As noted above, Hudson's second offense did involve some computer usage. He had taken photographs of two young boys, displaying the images on his computer. He had also placed his hands on the boys' shoulders while they played games on the computer.
We find Hudson's argument that "the State may properly make a condition of parole that Petitioner permit monitoring of his computer for compliance" to be somewhat disingenuous.
Additionally, unlike the condition that was at issue in Stevens, the special condition here is not a blanket prohibition. Hudson will be allowed to use a computer and access the Internet if he first obtains permission from DAPO. Hudson argues that the requirement that he obtain permission from his parole officer is akin to a total ban, and therefore represents a "distinction . . . without a difference." Hudson asserts that his right to use a computer is jeopardized by the parole officer's "unfettered and effectively unreviewable discretion to ban use." Yet many of the conditions of Hudson's parole are subject to the DAPO's permission, including his employment, where he may live, and when he may travel more than 25 miles from his residence. Parole officers must exercise a certain amount of discretion and we will not assume that DAPO will unreasonably withhold permission for legitimate computer and Internet usage.

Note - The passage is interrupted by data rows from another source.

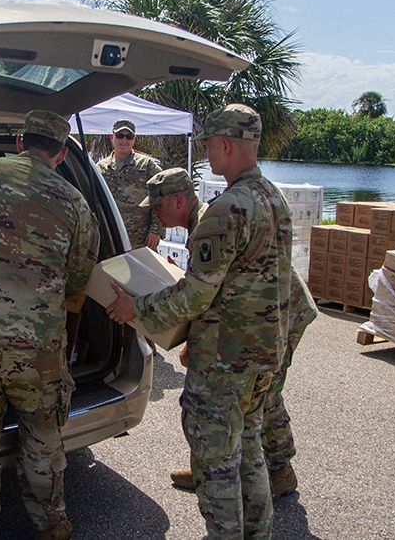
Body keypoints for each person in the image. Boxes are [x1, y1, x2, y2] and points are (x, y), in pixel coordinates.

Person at [106, 104, 293, 540]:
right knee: (247, 450)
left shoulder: (226, 211)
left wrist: (137, 310)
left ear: (225, 144)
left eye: (208, 144)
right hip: (265, 349)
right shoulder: (269, 195)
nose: (207, 153)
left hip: (228, 357)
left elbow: (195, 294)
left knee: (215, 462)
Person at [0, 110, 100, 540]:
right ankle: (51, 524)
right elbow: (80, 277)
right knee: (43, 436)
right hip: (37, 342)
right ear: (61, 154)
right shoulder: (74, 202)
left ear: (19, 141)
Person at [142, 168, 318, 501]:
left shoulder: (213, 222)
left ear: (178, 200)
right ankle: (211, 467)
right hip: (256, 312)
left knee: (262, 395)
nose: (154, 214)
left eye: (157, 206)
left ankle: (281, 471)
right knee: (244, 397)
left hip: (277, 315)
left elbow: (202, 294)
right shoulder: (202, 221)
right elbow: (216, 289)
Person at [96, 119, 163, 250]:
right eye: (120, 136)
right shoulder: (101, 168)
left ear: (134, 139)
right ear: (112, 137)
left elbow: (163, 194)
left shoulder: (146, 165)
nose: (124, 141)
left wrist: (156, 230)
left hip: (141, 239)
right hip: (110, 238)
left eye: (129, 136)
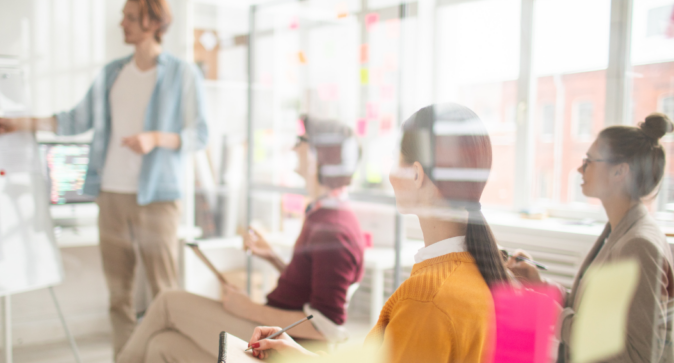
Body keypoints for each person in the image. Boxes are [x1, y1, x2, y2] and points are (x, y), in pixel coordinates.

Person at [0, 0, 208, 357]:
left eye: (131, 17)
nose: (122, 23)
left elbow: (200, 134)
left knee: (166, 294)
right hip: (111, 194)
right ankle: (125, 357)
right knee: (118, 295)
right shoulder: (111, 74)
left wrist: (155, 137)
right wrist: (18, 123)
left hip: (158, 199)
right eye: (124, 16)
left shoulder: (182, 74)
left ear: (153, 22)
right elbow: (74, 120)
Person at [248, 103, 509, 363]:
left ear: (416, 174)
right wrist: (299, 356)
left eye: (396, 159)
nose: (390, 173)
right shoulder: (481, 272)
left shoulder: (426, 299)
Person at [116, 116, 366, 363]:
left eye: (302, 140)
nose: (294, 146)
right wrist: (273, 258)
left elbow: (326, 328)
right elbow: (310, 288)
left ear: (319, 155)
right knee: (162, 346)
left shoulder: (334, 228)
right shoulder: (324, 215)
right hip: (272, 330)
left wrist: (246, 308)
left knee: (167, 301)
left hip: (281, 346)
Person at [507, 112, 674, 363]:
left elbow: (638, 356)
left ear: (620, 172)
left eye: (589, 161)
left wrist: (555, 317)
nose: (579, 168)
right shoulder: (619, 229)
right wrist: (542, 284)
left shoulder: (639, 245)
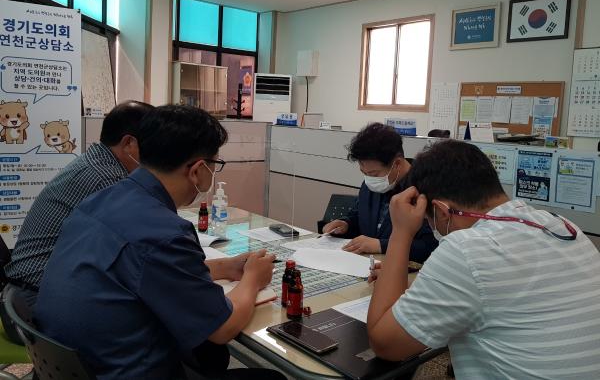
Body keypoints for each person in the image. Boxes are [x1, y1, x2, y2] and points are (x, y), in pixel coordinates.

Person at [34, 105, 284, 380]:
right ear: (198, 169)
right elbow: (222, 328)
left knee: (208, 357)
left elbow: (140, 271)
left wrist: (225, 267)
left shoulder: (100, 200)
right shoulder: (166, 233)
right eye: (215, 164)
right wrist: (253, 278)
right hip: (124, 371)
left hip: (72, 364)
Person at [367, 140, 600, 379]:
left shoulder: (466, 249)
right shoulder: (563, 226)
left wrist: (401, 232)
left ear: (441, 212)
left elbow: (386, 344)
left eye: (429, 220)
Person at [1, 100, 153, 343]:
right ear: (129, 143)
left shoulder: (96, 161)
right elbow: (142, 252)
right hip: (36, 303)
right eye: (154, 144)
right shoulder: (107, 178)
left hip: (23, 295)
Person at [322, 123, 437, 260]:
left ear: (397, 164)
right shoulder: (371, 184)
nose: (369, 179)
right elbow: (359, 216)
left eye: (374, 174)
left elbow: (431, 246)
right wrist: (346, 224)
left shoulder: (425, 190)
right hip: (366, 263)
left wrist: (381, 245)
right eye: (364, 173)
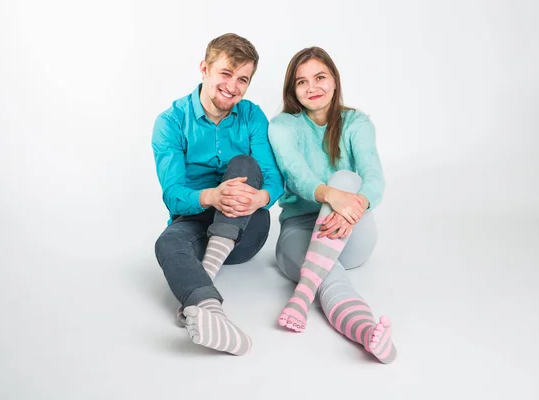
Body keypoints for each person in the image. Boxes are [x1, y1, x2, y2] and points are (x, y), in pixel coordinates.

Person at [152, 33, 284, 356]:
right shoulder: (170, 122)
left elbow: (273, 177)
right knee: (166, 242)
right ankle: (213, 313)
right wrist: (212, 197)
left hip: (247, 229)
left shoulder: (252, 116)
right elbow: (172, 194)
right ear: (205, 69)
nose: (233, 86)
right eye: (226, 74)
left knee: (244, 163)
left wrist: (259, 198)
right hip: (195, 221)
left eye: (243, 79)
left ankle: (204, 275)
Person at [267, 47, 396, 363]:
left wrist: (352, 205)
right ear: (292, 90)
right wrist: (330, 196)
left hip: (352, 232)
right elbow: (296, 176)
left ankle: (302, 293)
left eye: (320, 77)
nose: (312, 88)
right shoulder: (282, 126)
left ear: (335, 81)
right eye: (302, 82)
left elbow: (373, 175)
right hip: (299, 232)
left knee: (347, 179)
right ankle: (367, 333)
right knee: (329, 276)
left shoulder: (357, 122)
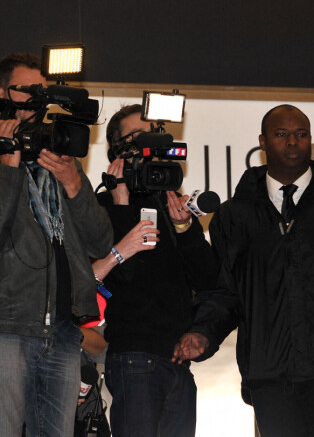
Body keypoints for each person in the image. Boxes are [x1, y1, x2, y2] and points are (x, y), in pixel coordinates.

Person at [173, 104, 314, 437]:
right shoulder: (234, 215)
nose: (292, 142)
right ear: (262, 141)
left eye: (301, 134)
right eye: (281, 134)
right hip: (269, 375)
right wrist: (204, 332)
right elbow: (226, 292)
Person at [0, 52, 114, 437]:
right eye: (24, 89)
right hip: (8, 324)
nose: (33, 99)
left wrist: (73, 185)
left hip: (64, 329)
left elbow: (100, 241)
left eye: (39, 90)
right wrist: (7, 162)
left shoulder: (60, 156)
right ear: (1, 91)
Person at [94, 104, 218, 437]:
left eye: (154, 136)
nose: (149, 145)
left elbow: (208, 280)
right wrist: (121, 204)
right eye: (137, 137)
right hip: (134, 357)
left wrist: (184, 227)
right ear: (117, 151)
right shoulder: (102, 207)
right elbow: (123, 276)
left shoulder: (172, 204)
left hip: (178, 363)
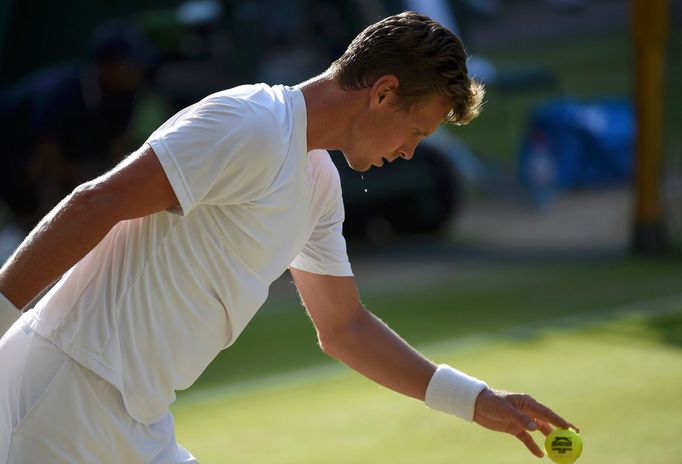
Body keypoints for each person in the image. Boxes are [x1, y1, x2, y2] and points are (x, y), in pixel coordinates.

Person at [0, 11, 577, 463]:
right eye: (416, 129)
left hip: (135, 421)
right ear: (382, 92)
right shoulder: (248, 124)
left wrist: (475, 401)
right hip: (61, 395)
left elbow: (344, 327)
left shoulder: (319, 185)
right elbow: (96, 202)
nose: (409, 151)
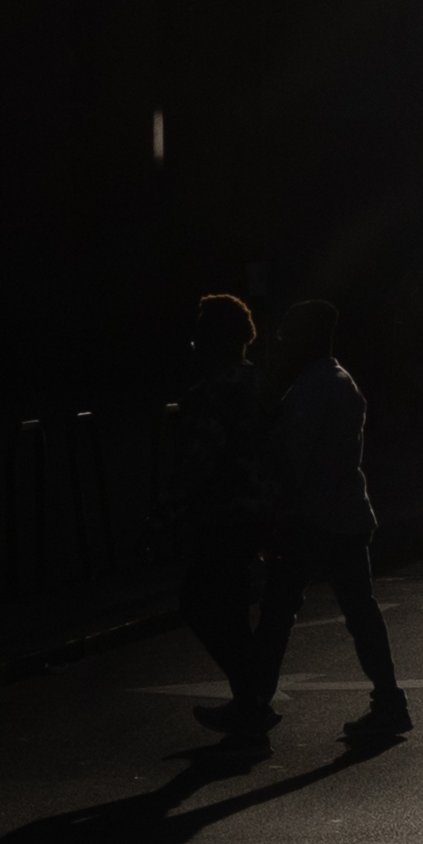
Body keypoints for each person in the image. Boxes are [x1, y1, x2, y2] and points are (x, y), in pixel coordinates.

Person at [257, 295, 411, 744]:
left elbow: (295, 458)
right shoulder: (334, 381)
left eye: (288, 332)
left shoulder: (314, 387)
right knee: (356, 612)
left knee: (279, 612)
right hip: (340, 512)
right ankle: (388, 701)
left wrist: (276, 511)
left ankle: (254, 703)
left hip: (315, 516)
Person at [171, 293, 283, 732]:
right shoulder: (262, 383)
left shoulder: (216, 390)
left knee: (200, 602)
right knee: (232, 604)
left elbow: (200, 458)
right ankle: (249, 700)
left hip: (224, 511)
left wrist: (165, 514)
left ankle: (250, 694)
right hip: (261, 508)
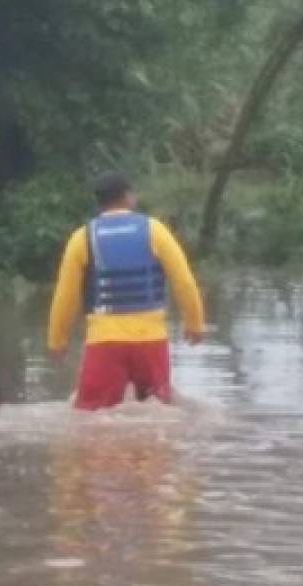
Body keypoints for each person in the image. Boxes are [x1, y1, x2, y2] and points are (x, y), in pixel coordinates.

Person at [47, 173, 206, 411]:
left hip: (104, 342)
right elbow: (184, 281)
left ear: (99, 202)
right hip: (151, 340)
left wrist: (57, 339)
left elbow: (66, 295)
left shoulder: (82, 238)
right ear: (129, 197)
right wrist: (195, 324)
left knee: (90, 418)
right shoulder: (155, 230)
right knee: (158, 414)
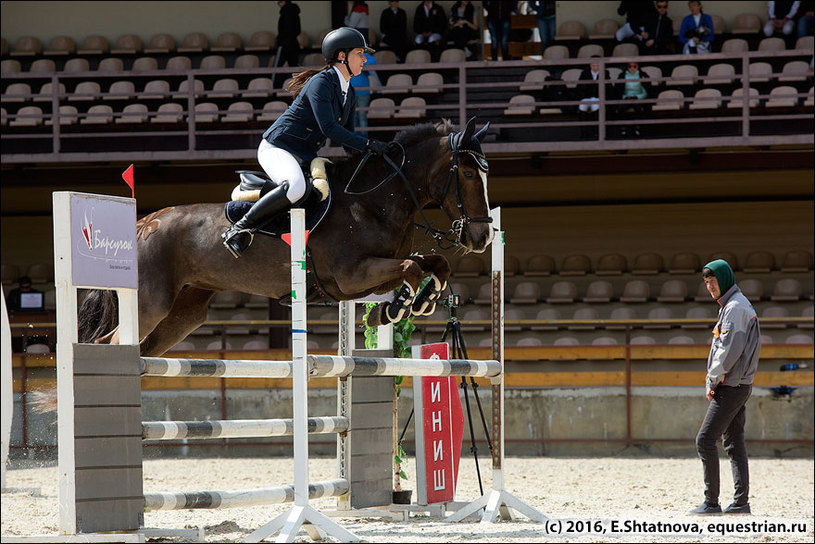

Finally, we note that other courts have upheld similarly worded conditions: "We are persuaded that limiting [defendant]'s Internet access without prior approval of the Probation Office is reasonably related to the offense [of transmission of child pornography], and to the important goal of deterring him during the period of supervision from reverting to similar conduct, and thus, to rehabilitation and protecting the public. The condition does not plainly involve a greater deprivation of liberty than is reasonably necessary for the purpose because it is not absolute; rather, it allows for approval of appropriate online access by the Probation Office." ( United States v. Rearden (9th Cir.2003) 349 F.3d 608, 621; see also United States v. Zinn (11th Cir.2003) 321 F.3d 1084, 1093.)
DISPOSITIONThe order of the trial court is reversed. We remand the case to the superior court with directions to deny the petition.
Marchiano, P. J., and Margulies, J., concurred.
The petition of respondent Davey Wayne Hudson for review by the Supreme Court was denied January 3, 2007, S147602. Corrigan, J., did not participate therein. Kennard, J., was of the opinion that the petition should be granted.